- _Data provided_:
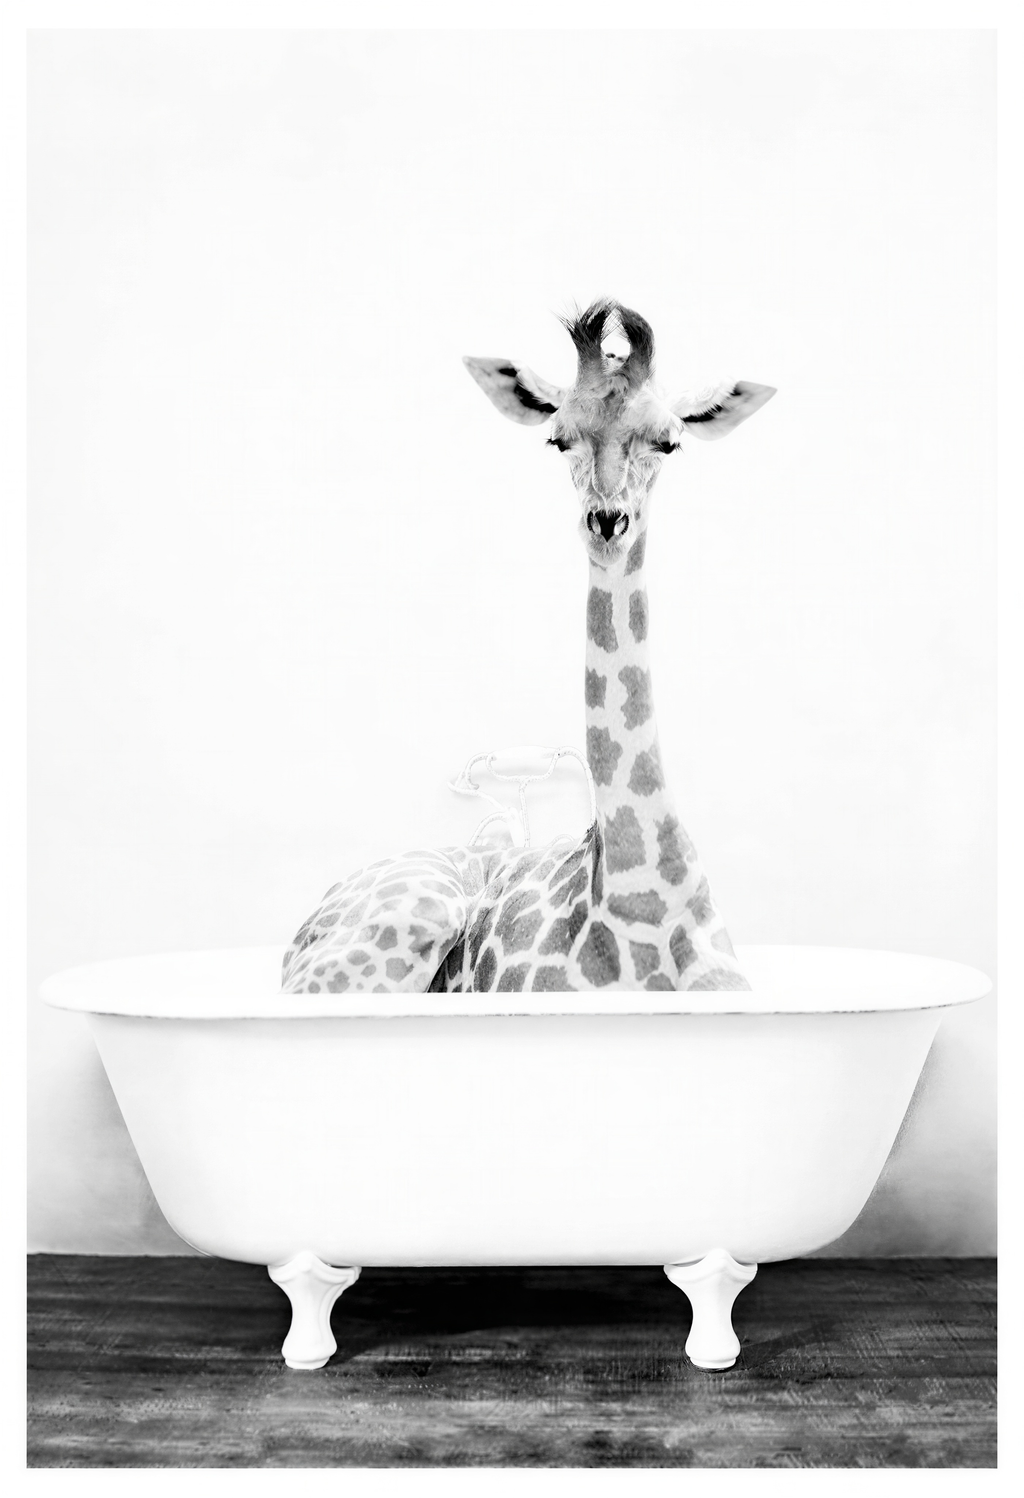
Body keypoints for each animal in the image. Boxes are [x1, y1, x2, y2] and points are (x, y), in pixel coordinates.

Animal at [281, 300, 774, 994]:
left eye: (669, 440)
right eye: (558, 438)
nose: (607, 522)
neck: (645, 902)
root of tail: (300, 929)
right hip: (403, 923)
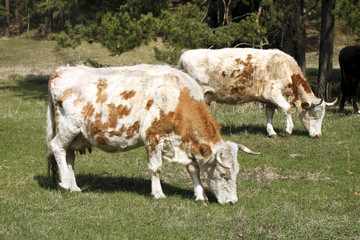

- _Assignment_: What you return should match the records line for line, minus the pictures.

- _Output of the exercise_:
Body keypoints for each animal in the image. Boxes are [x1, y1, x2, y2] and points are (x, y), in pixel coordinates.

Animal at [281, 300, 774, 994]:
left eye: (669, 440)
right eye: (558, 438)
nose: (607, 522)
neck: (645, 902)
root of tail: (300, 929)
right hip: (403, 923)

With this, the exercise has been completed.